Giles Skey Brindley, FRS (born 30 April 1926) is a British physiologist, musicologist and composer, known for his contributions to the physiology of the retina and colour vision, and treatment of erectile dysfunction.

==Medical career==
Brindley is an eccentric urologist in self-experimentation, perhaps best known for an unusual scientific presentation at the 1983 Las Vegas meeting of the American Urological Association, where he removed his pants to show the audience his chemically induced erection and invited them to inspect it closely. He had injected phenoxybenzamine (using one mL of a mixture of 5 mg of Phenoxybenzamine in 10 mL of saline) into his penis in his hotel room before the presentation.

Brindley is also a pioneer in visual prosthetics, developing one of the first visual prostheses in the 1960s. The device was tested on four blind patients, giving them some basic visual sensation, but given the technology of the day further development was impractical. He also developed sacral anterior root stimulators for bladder control in
paraplegic patients.

Trained in Cambridge and London Hospital, he saw service in the RAF before taking up academic appointments first in Cambridge and then at the University of London, authoring more than 100 scientific papers in a variety of subjects. He was doctoral advisor to David Marr who later developed computational theories of vision that had great impact in the neuroscience of vision and computer vision, and post-doctoral adviser to Duco Hamasaki, a professor at the Bascom Palmer Eye Institute at the University of Miami School of Medicine.
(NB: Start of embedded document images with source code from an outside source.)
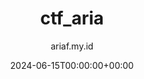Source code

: ---
title: "ctf_aria"
date: 2024-06-15T00:00:00+00:00
author: ariaf.my.id
layout: link
url_to_redirect: "./ctf_aria"
categories: repo
tags: [repo, link]
---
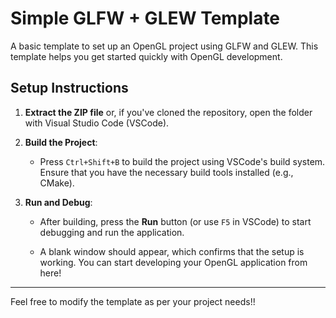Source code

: # Simple GLFW + GLEW Template

A basic template to set up an OpenGL project using GLFW and GLEW. This template helps you get started quickly with OpenGL development.

## Setup Instructions

1. **Extract the ZIP file** or, if you've cloned the repository, open the folder with Visual Studio Code (VSCode).
   
2. **Build the Project**: 
   - Press `Ctrl+Shift+B` to build the project using VSCode's build system. Ensure that you have the necessary build tools installed (e.g., CMake).

3. **Run and Debug**: 
   - After building, press the **Run** button (or use `F5` in VSCode) to start debugging and run the application.
   
   - A blank window should appear, which confirms that the setup is working. You can start developing your OpenGL application from here!

---

Feel free to modify the template as per your project needs!!
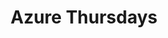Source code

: ---
title: Azure Thursdays
type: partner
draft: false
category: community
order: 6
logo: /images/partners/azure_thursdays.jpeg
website: https://www.meetup.com/Azure-Thursdays/
---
Brindley was, for a while, a member of the Ratio Club with Alan Turing, Horace Barlow, John Westcott and others from various fields, who met between 1949 and 1952 to discuss brain mechanisms, new technology and related issues.

Brindley gave the 1986 Ferrier Lecture, a triennial Royal Society prize lectureship.

==Music==
Brindley invented a musical instrument in the 1960s, the 'logical bassoon', an electronically controlled version of the bassoon. It was easier to play than a normal bassoon, but was never marketed.

Brindley also composed music for wind instruments, including Variations on a Theme by Schoenberg and The Watermans Daughter .

==Selected publications==
- Physiology of the Retina and Visual Pathway. 2nd edition. Edward Arnold, London, 1970.